# Fiesta Zetec S Mk 6.5 Detail



## smifeune (Mar 2, 2014)

Hi all,

First time if using the forum in the new year, i hope everyone had a good xmas and new year.

My first detail of this year was a mk6.5 fiesta zetec s in panther black.

Anyway i took a few pictures so i'll crack on with them.

How the car was when it was dropped off





So i mixed up some G101 in a pump sprayer for a pre-wash and i also used a stronger solution of G101 on the wheels.



G101 sprayed on the wheels, cleaning power of this product is amazing


All clean



Another dirty wheel



And clean


G101 was sprayed on as a pre wash out of a pump sprayer, this again was also amazing and pulling off all the grime and dirt


As this was dwelling i hit the wheels with valet pro dragons breath




Tyres we're also cleaned with G101 and a stiff brush to remove all old tyre dressings



All wheels, tyres and the pre-wash was all hosed down and it was ready to be washed.

Washing stage was taken care of by auto finesse lather, 2bm and scratch guards in the bottom, and a lambswool wash mitt (soon to be replaced with the flexipads merino mitt)




Washed



Dried off with autobrite reaper which made light work of the little fiesta



Door shuts done with G101 and a brush



So with the car all dried off i hit it with some auto finesse tripple and a white flexipads pad via DA



Few squirts of pad prime



Spread on the wing


Passenger side done



Drivers wing


Drivers side done


LSP was taken care of by auto finesse essence applied via their own waxmate


Spreads like butter



Whilst essence was curing i applied megs endurance via the auto finesse handi puck and tyre spot pad



Chemical guys wheel guard was also applied


Weird looking stuff, smells amazing tho


Applied



Glass was done with auto finesse crystal


Essence was buffed off and here's some finished shots











The finishing touch


The aftermath and imo the worst part of detailing, putting all your kit away


Thank you for taking the time to read, happy new year to all!


----------



## Starburst (Oct 10, 2014)

Nice work. :thumb: 

You look to have fantastic results with AF's essence wax.

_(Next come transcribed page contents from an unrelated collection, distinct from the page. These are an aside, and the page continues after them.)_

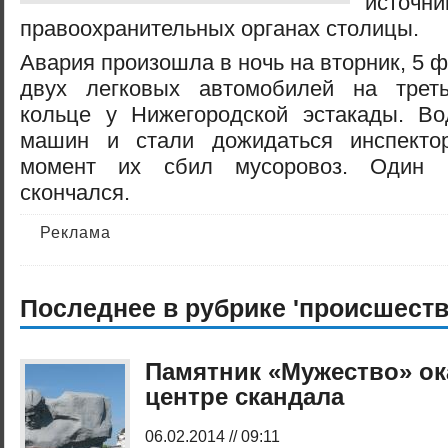
ист
правоохранительных органах столицы.
Авария произошла в ночь на вторник, 5 
двух легковых автомобилей на трет
кольце у Нижегородской эстакады. В
машин и стали дожидаться инспекто
момент их сбил мусоровоз. Один 
скончался.
Реклама
Последнее в рубрике 'происшеств
Памятник «Мужество» ок
центре скандала
06.02.2014 // 09:11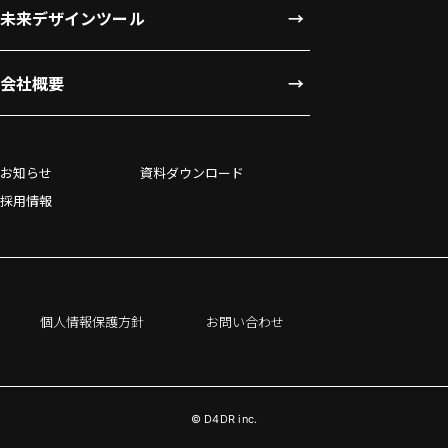
未来デザインツール
会社概要
お知らせ
資料ダウンロード
採用情報
個人情報保護方針
お問い合わせ
© D4DR inc.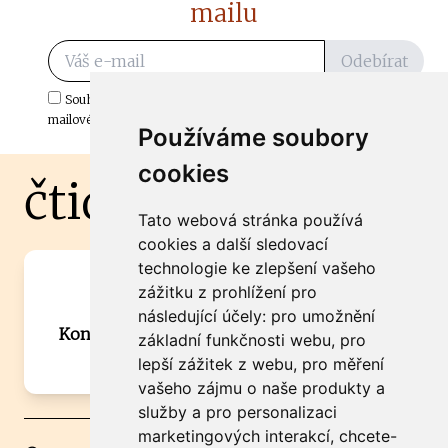
mailu
Odebírat
Souhlasím s odběrem důležitých zpráv ze ČtiDoma.cz do mé e-
mailové schránky.
Používáme soubory
cookies
čtidoma.cz
Tato webová stránka používá
cookies a další sledovací
technologie ke zlepšení vašeho
Máte zajímavou informaci? Chcete
zážitku z prohlížení pro
spolupracovat?
následující účely:
pro umožnění
Kontaktujte šéfredaktora Martina Chalupu:
základní funkčnosti webu
,
pro
chalupa@ctidoma.cz
lepší zážitek z webu
,
pro měření
vašeho zájmu o naše produkty a
služby a pro personalizaci
marketingových interakcí
,
chcete-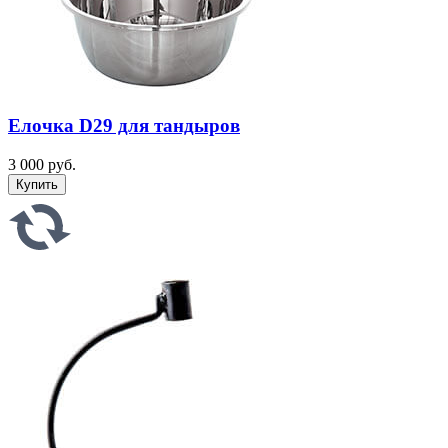
Елочка D29 для тандыров
3 000 руб.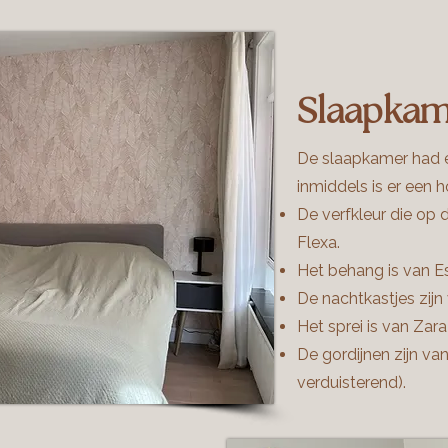
Slaapkam
De slaapkamer had 
inmiddels is er een
De verfkleur die op 
Flexa.
Het behang is van 
De nachtkastjes zijn
Het sprei is van Za
De gordijnen zijn va
verduisterend).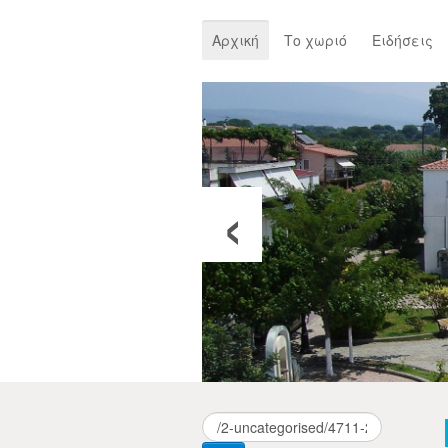
Αρχική
Το χωριό
Ειδήσεις
‹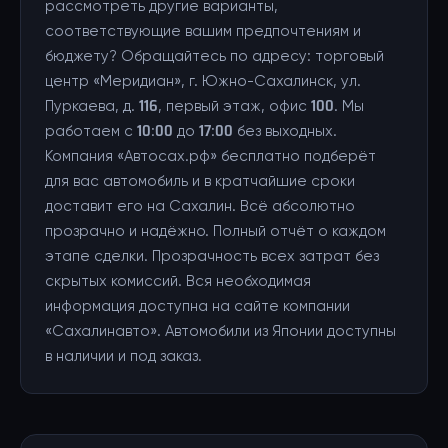
рассмотреть другие варианты,
соответствующие вашим предпочтениям и
бюджету? Обращайтесь по адресу: торговый
центр «Меридиан», г. Южно-Сахалинск, ул.
Пуркаева, д. 116, первый этаж, офис 100. Мы
работаем с 10:00 до 17:00 без выходных.
Компания «Автосах.рф» бесплатно подберёт
для вас автомобиль и в кратчайшие сроки
доставит его на Сахалин. Всё абсолютно
прозрачно и надёжно. Полный отчёт о каждом
этапе сделки. Прозрачность всех затрат без
скрытых комиссий. Вся необходимая
информация доступна на сайте компании
«Сахалинавто». Автомобили из Японии доступны
в наличии и под заказ.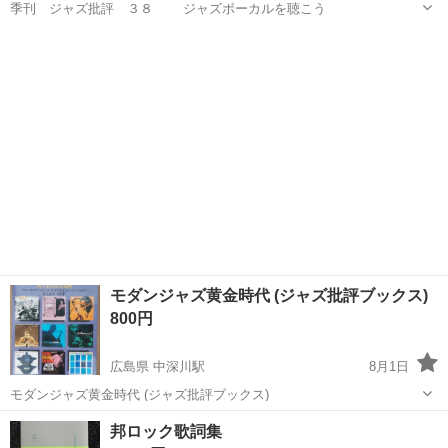
季刊 ジャズ批評 ３８ ジャズボーカルを聴こう
広島
広島市
中深川駅
楽譜、音楽書
JAZZ
モダンジャズ黄金時代 (ジャズ批評ブックス)
800円
広島県 中深川駅
8月1日
モダンジャズ黄金時代 (ジャズ批評ブックス)
広島
広島市
中深川駅
楽譜、音楽書
JAZZ
邦ロック歌詞集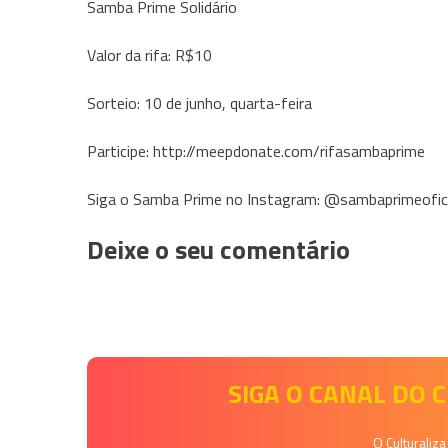
Samba Prime Solidário
Valor da rifa: R$10
Sorteio: 10 de junho, quarta-feira
Participe: http://meepdonate.com/rifasambaprime
Siga o Samba Prime no Instagram: @sambaprimeofici
Deixe o seu comentário
SIGA O CANAL DO
O Culturaliz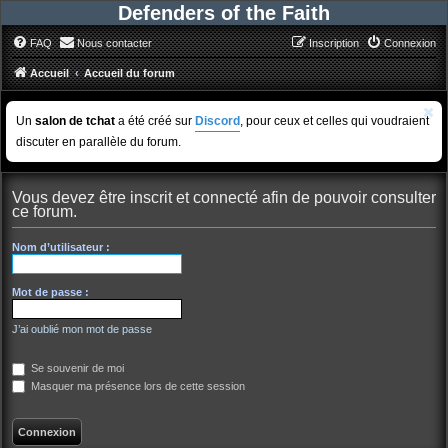
Defenders of the Faith
FAQ
Nous contacter
Inscription
Connexion
Accueil
Accueil du forum
Un
salon de tchat
a été créé sur
Discord
, pour ceux et celles qui voudraient
discuter en parallèle du forum.
Vous devez être inscrit et connecté afin de pouvoir consulter
ce forum.
Nom d’utilisateur :
Mot de passe :
J’ai oublié mon mot de passe
Se souvenir de moi
Masquer ma présence lors de cette session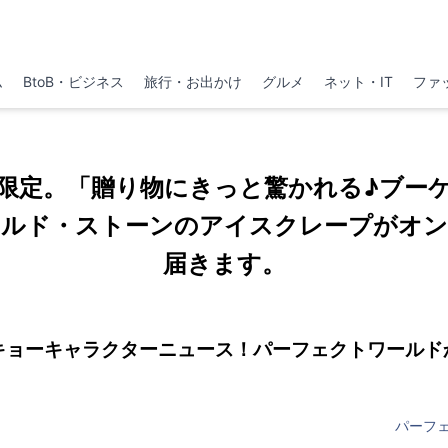
ム
BtoB・ビジネス
旅行・お出かけ
グルメ
ネット・IT
ファ
限定。「贈り物にきっと驚かれる♪ブー
ールド・ストーンのアイスクレープがオン
届きます。
キョーキャラクターニュース！パーフェクトワールド
パーフ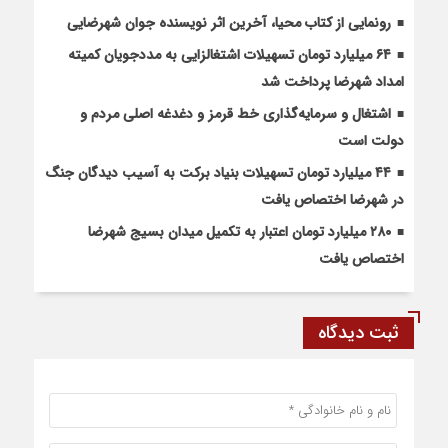
رونمایی از کتاب محیا، آخرین اثر نویسنده جوان شهرضایی
۶۴ میلیارد تومان تسهیلات اشتغالزایی به مددجویان کمیته
امداد شهرضا پرداخت شد
اشتغال و سرمایه‌گذاری خط قرمز و دغدغه اصلی مردم و
دولت است
۴۴ میلیارد تومان تسهیلات بنیاد برکت به آسیب دیدگان جنگ
در شهرضا اختصاص یافت
۲۸۰ میلیارد تومان اعتبار به تکمیل میدان بسیج شهرضا
اختصاص یافت
ثبت دیدگاه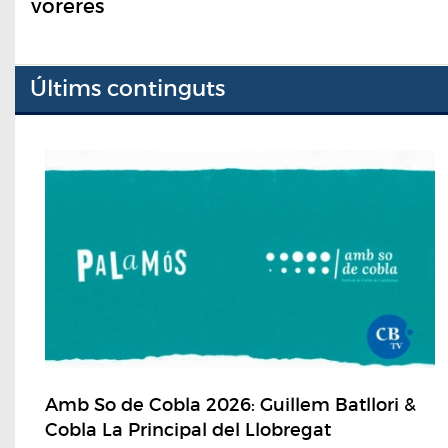
voreres
Últims continguts
Amb So de Cobla 2026: Guillem Batllori &
Cobla La Principal del Llobregat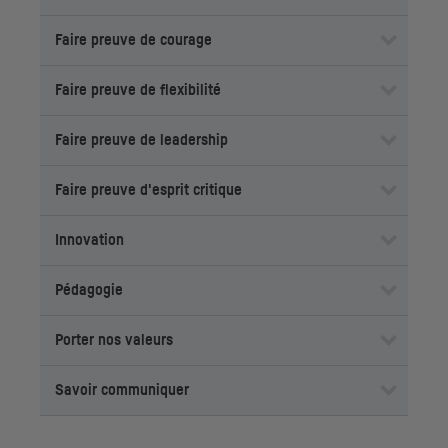
Faire preuve de courage
Faire preuve de flexibilité
Faire preuve de
leadership
Faire preuve d'esprit critique
Innovation
Pédagogie
Porter nos valeurs
Savoir communiquer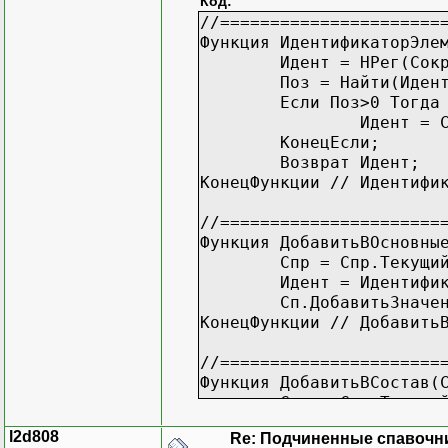
Код:
//======================
Функция ИдентификаторЭле
Идент = НРег(Сок
Поз = Найти(Иден
Если Поз>0 Тогда
Идент = 
КонецЕсли;
Возврат Идент;
КонецФункции // Идентифи
//======================
Функция ДобавитьВОсновны
Спр = Спр.Текущи
Идент = Идентифи
Сп.ДобавитьЗначе
КонецФункции // Добавить
//======================
Функция ДобавитьВСостав(
Спр = Спр.Текущи
Идент = Идентифи
l2d808
Re: Подчиненные спавочн
спСост = Сп.Полу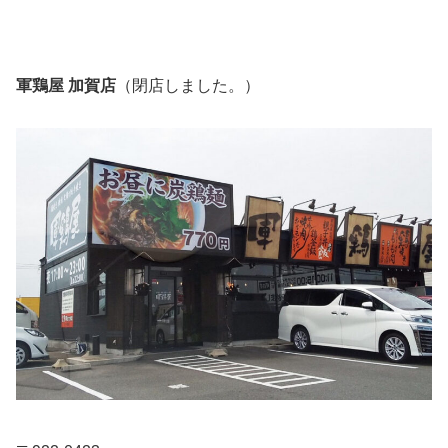
軍鶏屋 加賀店
（閉店しました。）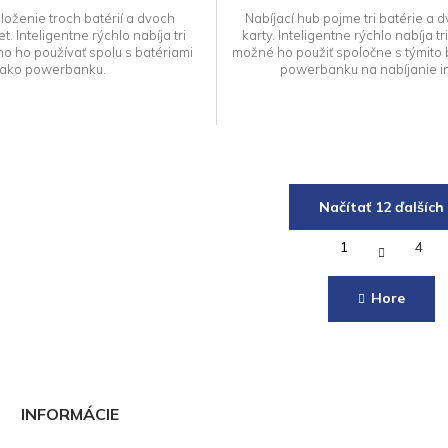
hviezdičiek.
oženie troch batérií a dvoch
Nabíjací hub pojme tri batérie a
t. Inteligentne rýchlo nabíja tri
karty. Inteligentne rýchlo nabíja tri
o ho používať spolu s batériami
možné ho použiť spoločne s týmito 
ako powerbanku.
powerbanku na nabíjanie in
Načítať 12 ďalších
S
1
4
t
O
r
v
á
l
Hore
n
á
k
d
o
a
v
a
c
n
i
i
e
INFORMÁCIE
e
p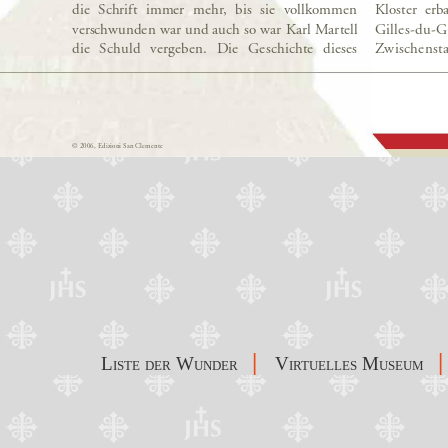
|
|
Liste der Wunder
Virtuelles Museum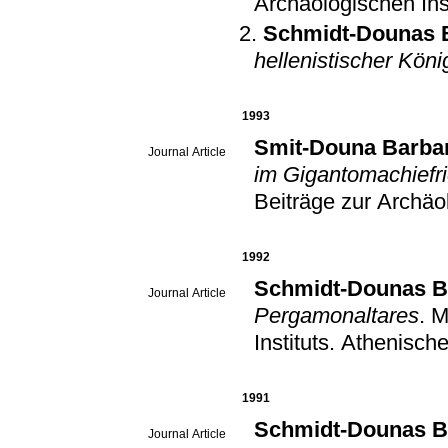
Archäologischen Ins
Schmidt-Dounas B
hellenistischer Kön
1993
Smit-Douna Barba
Journal Article
im Gigantomachiefr
Beiträge zur Archäo
1992
Schmidt-Dounas B
Journal Article
Pergamonaltares
.
M
Instituts. Athenisch
1991
Schmidt-Dounas B
Journal Article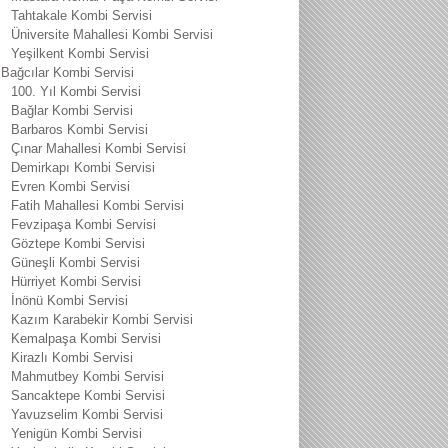
Tahtakale Kombi Servisi
Üniversite Mahallesi Kombi Servisi
Yeşilkent Kombi Servisi
Bağcılar Kombi Servisi
100. Yıl Kombi Servisi
Bağlar Kombi Servisi
Barbaros Kombi Servisi
Çınar Mahallesi Kombi Servisi
Demirkapı Kombi Servisi
Evren Kombi Servisi
Fatih Mahallesi Kombi Servisi
Fevzipaşa Kombi Servisi
Göztepe Kombi Servisi
Güneşli Kombi Servisi
Hürriyet Kombi Servisi
İnönü Kombi Servisi
Kazım Karabekir Kombi Servisi
Kemalpaşa Kombi Servisi
Kirazlı Kombi Servisi
Mahmutbey Kombi Servisi
Sancaktepe Kombi Servisi
Yavuzselim Kombi Servisi
Yenigün Kombi Servisi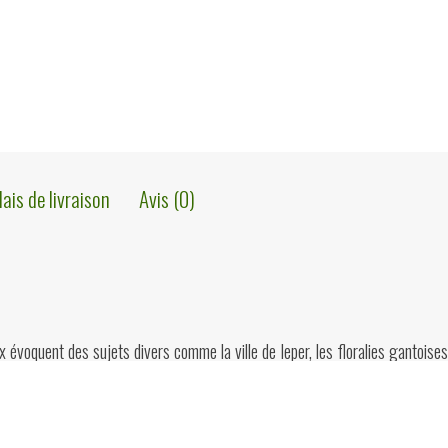
lais de livraison
Avis (0)
x évoquent des sujets divers comme la ville de Ieper, les floralies gantoise
ographie
de l’auteur ici
.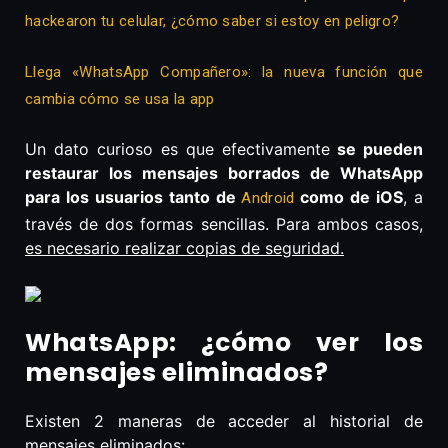
hackearon tu celular, ¿cómo saber si estoy en peligro?
Llega «WhatsApp Compañero»: la nueva función que
cambia cómo se usa la app
Un dato curioso es que efectivamente
se pueden
restaurar los mensajes borrados de WhatsApp
para los usuarios tanto de
como de iOS
, a
Android
través de dos formas sencillas. Para ambos casos,
es necesario realizar copias de seguridad.
WhatsApp: ¿cómo ver los
mensajes eliminados?
Existen 2 maneras de acceder al historial de
mensajes eliminados: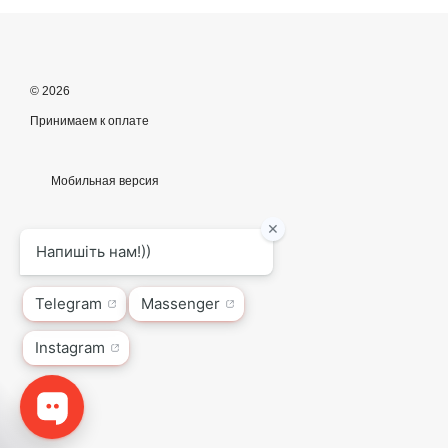
© 2026
Принимаем к оплате
Мобильная версия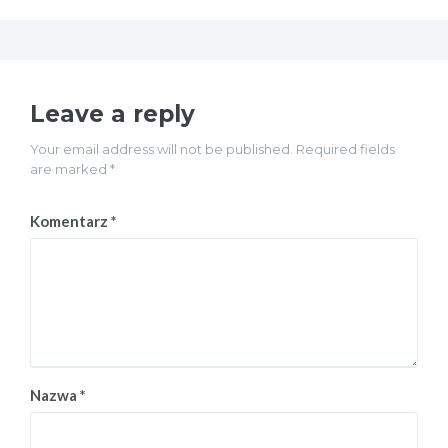
Leave a reply
Your email address will not be published. Required fields
are marked *
Komentarz
*
Nazwa
*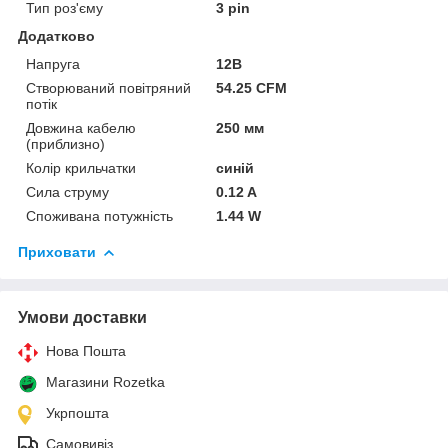
Тип роз'єму
3 pin
Додатково
Напруга
12В
Створюваний повітряний
54.25 CFM
потік
Довжина кабелю
250 мм
(приблизно)
Колір крильчатки
синій
Сила струму
0.12 A
Споживана потужність
1.44 W
Приховати
Умови доставки
Нова Пошта
Магазини Rozetka
Укрпошта
Самовивіз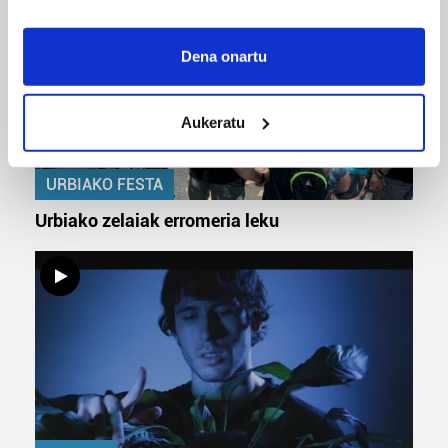
If you allow, we would also like to:
Collect information about your geographical
Dena onartu
location which can be accurate to within several
meters
Aukeratu
Identify your device by actively scanning it for
specific characteristics (fingerprinting)
Find out more about how your personal data is processed
URBIAKO FESTA
and set your preferences in the
details section
.
Urbiako zelaiak erromeria leku
Guk eta gure bazkideek zure datu pertsonalak
prozesatzen ditugu, zure IP zenbakia, besteak beste,
teknologia erabiliz, cookieak adibidez, iragarki eta eduki
pertsonalizatuak eskaintzeko, iragarkiak eta edukia
neurtzeko, jendeari buruzko informazioa biltzeko eta
produktuak garatzeko. Zure datuak nork eta zertarako
erabiltzen dituen hauta dezakezu.
Bazkide batzuek ez dizute baimenik eskatzen, eta beren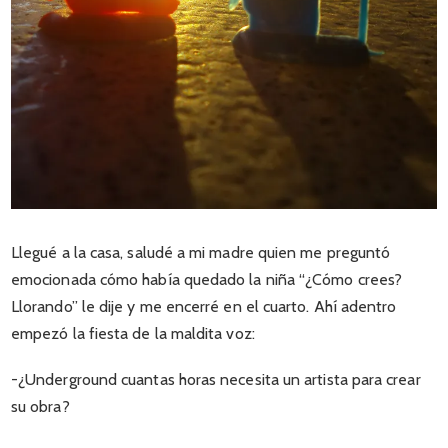
Llegué a la casa, saludé a mi madre quien me preguntó
emocionada cómo había quedado la niña “¿Cómo crees?
Llorando” le dije y me encerré en el cuarto. Ahí adentro
empezó la fiesta de la maldita voz:
-¿Underground cuantas horas necesita un artista para crear
su obra?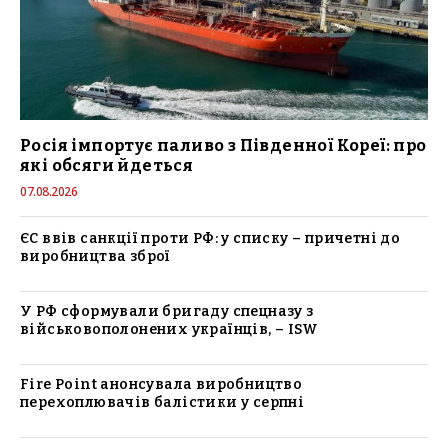
Росія імпортує паливо з Південної Кореї: про
які обсяги йдеться
07.08.2026
ЄС ввів санкції проти РФ: у списку – причетні до
виробництва зброї
У РФ сформували бригаду спецназу з
військовополонених українців, – ISW
Fire Point анонсувала виробництво
перехоплювачів балістики у серпні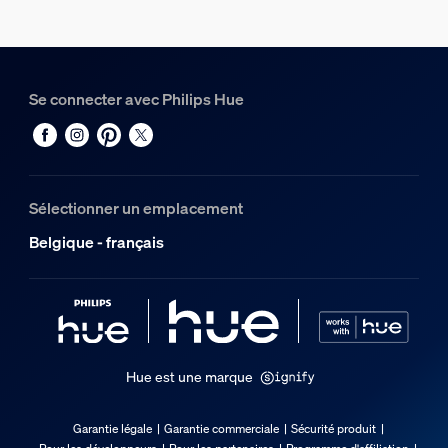
2200-4500 K
Dimensions et poids de l’emballage
Code barre produit
Se connecter avec Philips Hue
8719514301481
Poids net
0,06 kg
Sélectionner un emplacement
Poids brut
0,18 kg
Belgique - français
Hauteur
17,6 cm
Longueur
10 cm
Largeur
Hue est une marque
14,6 cm
Garantie légale
Garantie commerciale
Sécurité produit
Code 12NC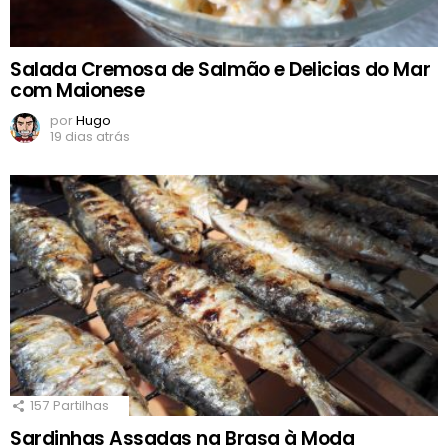
Salada Cremosa de Salmão e Delicias do Mar
com Maionese
por
Hugo
19 dias atrás
157
Partilhas
Sardinhas Assadas na Brasa à Moda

I can't wait to use it on my car.


----------



## ibiza55 (Feb 22, 2008)

Lovely jubbly matey


----------



## smifeune (Mar 2, 2014)

Starburst said:


> Nice work. :thumb:
> 
> You look to have fantastic results with AF's essence wax. I can't wait to use it on my car.


This was my first time using it, its an excellent wax, so easy to apply, a tiny bit goes a very long way


----------



## dailly92 (Mar 22, 2012)

nice work mate


----------



## smifeune (Mar 2, 2014)

Thanks guys


----------



## CaptainGaunt23 (May 18, 2014)

Great work mate! Makes me want to work on my zetecS now!


----------



## ardenvxr (May 22, 2013)

Top work


----------



## smifeune (Mar 2, 2014)

Thanks everyone


----------



## Zetec-al (Feb 28, 2011)

nice work!


----------



## slineclean (Dec 23, 2011)

Never saw 'pad prime ' ??

Good results chap :thumb:


----------



## Sutty 90 (Aug 24, 2014)

Good work mate 

Sutty.


----------



## ALLR_155528 (May 20, 2014)

Top work brought back to life again


----------



## s29nta (Mar 9, 2013)

looks great mate, top job:thumb:


----------



## Jag 63 (Nov 21, 2014)

Looks great really nice finish.


----------



## Chrissyp83 (Mar 12, 2014)

thats really nice work buddy


----------



## Bill58 (Jul 5, 2010)

That's a great job.


----------



## smifeune (Mar 2, 2014)

thank you all, certainly looks alot better now


----------



## smifeune (Mar 2, 2014)

slineclean said:


> Never saw 'pad prime ' ??
> 
> Good results chap :thumb:


at one point it was only available in their revitalise kit but you can now buy it seperate direct from auto finesse


----------



## waxtrucker (Mar 21, 2014)

Very nice job, looks a totally different car


----------



## tonyy (Jul 26, 2008)

Very nice finish:thumb:


----------



## bazz (May 15, 2007)

great job fella and hope your friend was happy with the end result


----------



## smifeune (Mar 2, 2014)

Cheers guys.

Looks like its raining outside now, ill get some beading pictures when i get chance


----------



## Petrol-head (May 26, 2008)

Nice work!


----------



## NelsonS (Apr 8, 2012)

Looks great, good job there!


----------



## smifeune (Mar 2, 2014)

As promised, beading pictures


----------



## WayneST250 (Nov 26, 2013)

Nice job, been looking at some AF products after using their AF Revive and being impressed.


----------



## dave311 (Feb 25, 2012)

Cracking job pal.


----------



## WT Taggarit (Jan 4, 2015)

Nice job, two thumbs up.


----------



## smifeune (Mar 2, 2014)

Thanks everyone.

I've got a few more cars to do within the next few weeks so hopefully i shall have more write ups coming :thumb:


----------



## TomBaxter_123 (Jul 21, 2014)

Looks brilliant mate, good work!!


----------



## smifeune (Mar 2, 2014)

Thanks bud


----------